This essay discusses three diaries from the Vichy era, the period of the Nazi Occupation of
France: Jean Guéhenno's Journal des années noires 1940-1944, Hélène Berr's Journal, and
Jacqueline Mesnil-Amar's Ceux qui ne dormaient pas. Guéhenno was an educator and writer
who entered the Resistance in 1940. His diary offers deep moral reflection as well as
accounts of the dishonorable peace Vichy imposed and the ignoble servitude to which the
new collaborationist French State and the Nazi occupier subjected France. In the final
pages, as Leclerc's army marches into Paris, with a victory he understands to be thanks to
the help of the Allied forces, Guéhenno dares to rekindle his former faith in humankind. Berr
was a young university student born into a wealthy old French Jewish family, the daughter
of a famous scientist.
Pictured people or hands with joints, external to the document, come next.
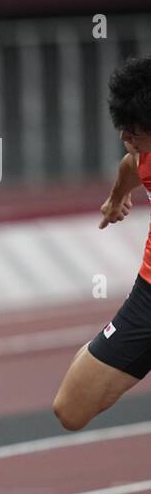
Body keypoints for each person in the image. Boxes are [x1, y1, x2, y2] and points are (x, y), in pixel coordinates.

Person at [54, 56, 151, 432]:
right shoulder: (143, 156)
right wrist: (115, 199)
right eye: (123, 132)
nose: (128, 141)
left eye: (136, 134)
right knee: (70, 410)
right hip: (148, 297)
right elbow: (131, 166)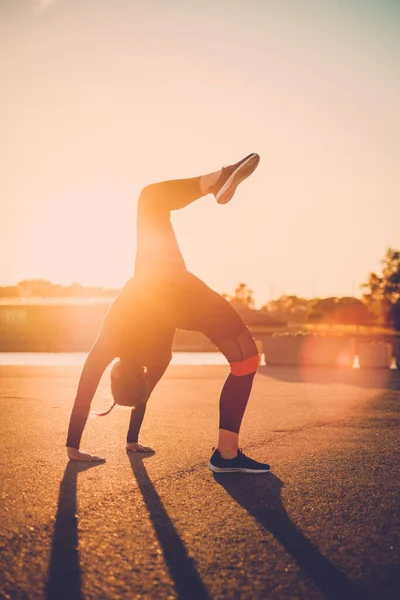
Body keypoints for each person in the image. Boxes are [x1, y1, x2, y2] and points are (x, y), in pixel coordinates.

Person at [66, 153, 270, 473]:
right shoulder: (110, 343)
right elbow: (84, 393)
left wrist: (81, 448)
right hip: (159, 280)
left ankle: (227, 454)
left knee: (246, 357)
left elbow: (141, 395)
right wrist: (72, 445)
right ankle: (216, 181)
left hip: (184, 304)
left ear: (141, 380)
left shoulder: (158, 361)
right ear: (115, 374)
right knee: (151, 199)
Sensitive and generous-spirited, she lived an unusual life inasmuch as
her family seemed to suffer no material hardship throughout the years that culminated in
their deportation in the spring of 1944. Among the memorable events of her diary is her
experience of the first day she was forced to wear the yellow star. Finally, Mesnil-Amar's
diary spans just one month at the end of the war in France, the month in which her husband
has been detained and is about to be deported on the last train to leave Paris.